The Importance of Accurate Sample Information

A Data Analyst’s Hypothetical Scenario

by Grant Dawson


Oil analysis is a scientific predictive maintenance tool and it may seem that with the amount of data we can collect on your sample that it should be easy for the lab to identify problems from just the data alone. Sometimes this is possible. However, just like a blood work test, a doctor would have much more difficulty interpreting the test results without knowing the gender, age, weight, height, diet, habits, medications and medical history of the patient. In both the medical field and oil analysis the information supplied to us is of paramount importance in interpreting laboratory results.

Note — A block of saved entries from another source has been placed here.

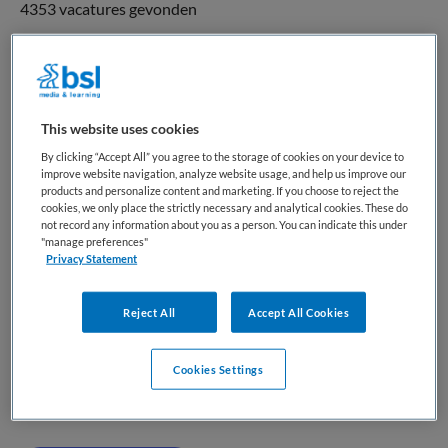
4353 vacatures gevonden
Kookvrijwilliger voor groep ??
This website uses cookies
GGZ Rivierduinen
,
Leidschendam
By clicking “Accept All” you agree to the storage of cookies on your device to
improve website navigation, analyze website usage, and help us improve our
WO
products and personalize content and marketing. If you choose to reject the
cookies, we only place the strictly necessary and analytical cookies. These do
Niet nader bepaald
not record any information about you as a person. You can indicate this under
"manage preferences"
Privacy Statement
Tijdelijk dienstverband
Welke uitdaging ga je aan? Kook je graag met een groep?”
Reject All
Accept All Cookies
Als kookvrijwilliger doe je boodschappen voor de maaltijd,
je hebt vrije keuze in het menu maar het mooiste is als dit in
Cookies Settings
overleg gaat met de groep van 9 cliënten. Je krijgt wekelijks
boodschappengeld. Sommige cliënten...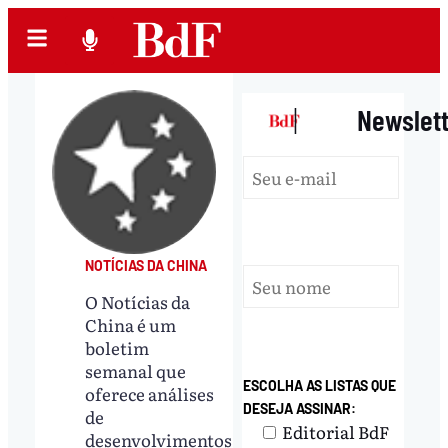
|
Newslet
NOTÍCIAS DA CHINA
O Notícias da
China é um
boletim
semanal que
ESCOLHA AS LISTAS QUE
oferece análises
DESEJA ASSINAR:
de
Editorial BdF
desenvolvimentos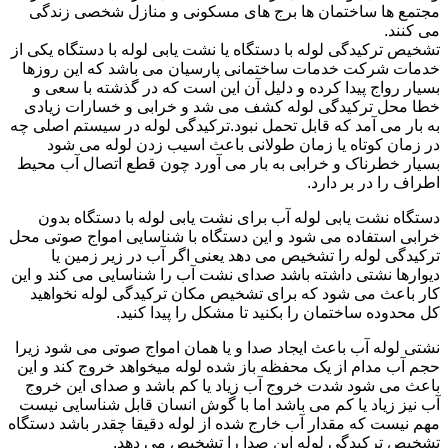
مجتمع ها ساختمان ها برج های مسکونی و منازل شخصی زندگی
می کنند.
تشخیص ترکیدگی لوله با دستگاه یا نشت یابی لوله با دستگاه یکی از
خدمات شرکت خدمات ساختمانی پارسیان می باشد که این روزها
بسیار رواج پیدا کرده و دلیل آن این است که در گذشته با سعی و
خطا محل ترکیدگی لوله کشف می شد و خرابی و خسارات زیادی
به بار می آمد که قابل تحمل نبود.ترکیدگی لوله در سیستم اصلی چه
در زمان کوتاه یا زمان طولانی باعث اسیب زدن لوله می شود
بسیار خطرناک و خرابی به بار می آورد چون قطع اتصال آب محیط
اطراف را در بر دارد.
دستگاه نشت یابی لوله آب برای نشت یابی لوله با دستگاه بدون
خرابی استفاده می شود و این دستگاه با شناسایی امواج صوتی محل
ترکیدگی لوله را تشخیص می دهد یعنی اگر آب در زیر زمین یا
دیوارها نشتی داشته باشد صدای نشت آب را شناسایی می کند و این
کار باعث می شود که برای تشخیص مکان ترکیدگی لوله نخواهید
کل محدوده ساختمان را بکنید تا مشکل را پیدا کنید.
نشتی لوله آب باعث ایجاد صدا و یا همان امواج صوتی می شود زیرا
حجم آب مدام از یک محفظه باز شده لوله میخواهد خروج کند و این
باعث می شود شدت خروج آب زیاد یا کم باشد و صدای این خروج
آب نیز زیاد یا کم می باشد اما با گوش انسان قابل شناسایی نیست
مهم نیست که مقدار آب خارج شده از لوله دقیقا چقدر باشد دستگاه
تشخیص ترکیدگی لوله این صدا را تشخیص می دهد.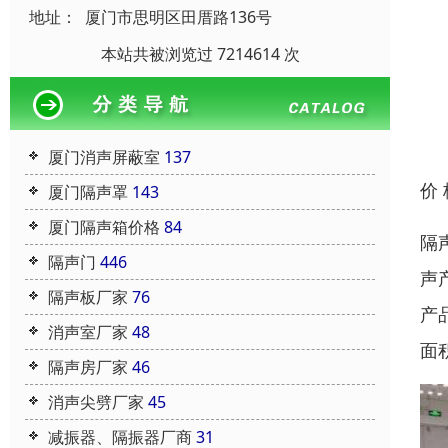
地址：
厦门市思明区田厝路136号
本站共被浏览过 7214614 次
厦门消声屏蔽室
137
价
厦门隔声罩
143
厦门隔声箱价格
84
隔
隔声门
446
声
隔声板厂家
76
产
消声室厂家
48
面
隔声房厂家
46
消声尖劈厂家
45
减振器、隔振器厂商
31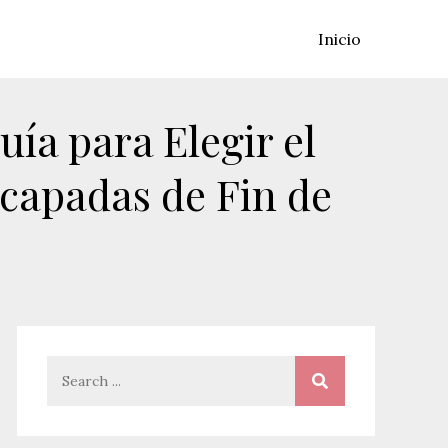
Inicio
ía para Elegir el
capadas de Fin de
Search
for: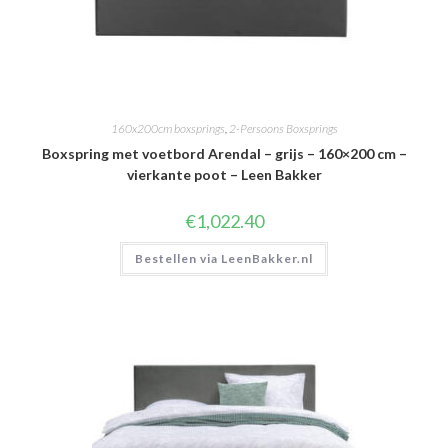
160x200cm boxsprings
,
2-Persoons Boxsprings
Boxspring met voetbord Arendal – grijs – 160×200 cm –
vierkante poot – Leen Bakker
€
1,022.40
Bestellen via LeenBakker.nl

All too often an oil sample is submitted to a lab with only a unit ID and an indication that the oil is from a diesel engine. In such cases only the most basic evaluation of the data can be performed and will likely be of little value as a predictive tool to the end user. Things such as engine manufacturer and model, the total time on the unit, the amount of time the oil has been in service, the oil brand, type and weight, sump capacity, amount of oil consumption between PMs, the engine’s application and even geographical location are major factors in determining the component’s condition. The importance of providing the maximum amount of information as is possible cannot be understated.

There are numerous way in which serious mechanical problems may go undetected due to lack of information. We’ll examine one scenario in which lack of information can lead to costly, unnecessary damage. Let’s say that your normal procedure is to collect an engine oil sample at each PM interval and that interval is every 10,000 miles, but this information is never provided to the lab. Over a period of six submitted samples the data consistently reveals the presence of approximately 80 ppm of iron (indicating a normal and predictable rate of wear). But at 1,500 miles after the last PM the operator reports an unusual noise coming from the engine. The unit is pulled from service, an oil sample is taken and submitted to the laboratory to determine the cause of the noise, though the unusually low time the oil has been in service is not reported.

After testing, the data indicates the presence of approximately 80 ppm of iron as it typically has. Given the lack of data provided to the laboratory nothing seems unusual to the data analyst since that level of iron is consistent with prior samples. However, the iron which was normally accumulating at a rate of approximately 0.008 ppm/hour has now increased to accumulating at a rate of 0.053 ppm/hr: an accumulation rate that is over 500% of its historical value. Without the knowledge that the time that the oil was in service had been reduced to 1,500 miles the 80 ppm of iron appears consistent and typical to the data analyst, and you receive a report stating that the component condition appears normal. The truck is placed back into service, the unusual noise persists, and shortly thereafter the engine fails. Engine teardown and inspection reveals that a cylinder liner had developed a crack which rapidly worsened over a small period of time, eventually causing a failure as well as damage to the piston and rings.

If the time that the oil was in service had been consistently reported to the lab, the data analyst would have recognized that the seemingly typical iron level was critically high for just the 1,500 miles the oil was in service and recommended an inspection of the cylinders and/or other typical components which render iron into the oil. If the damaged cylinder liner had been discovered and replaced at the first sign of an unusual increase in wear metals it is much more likely that a costly catastrophic failure could have been prevented. Though it may have seemed insignificant, something as little as the time that the oil has been in service not being consistently reported could mean the difference between an inexpensive part replacement and a very expensive catastrophic engine failure. Hence, the data provided to the lab is equally or even more important than the data the lab provides to you.

The aforementioned scenario is but one of many examples of potentially serious ramifications arising from a lab not receiving adequate information. Omitting any of the information that we request on your sample information form can lead to problems or failures similar to the hypothetical scenario listed above. Always be sure to provide all of the information that the lab requests, and we also encourage that you report any other information that you may feel is significant (operational problems, part replacements, recent overhaul, etc.). In oil analysis the rule of thumb is: the more information you provide to us, the more accurate the information is that we provide to you.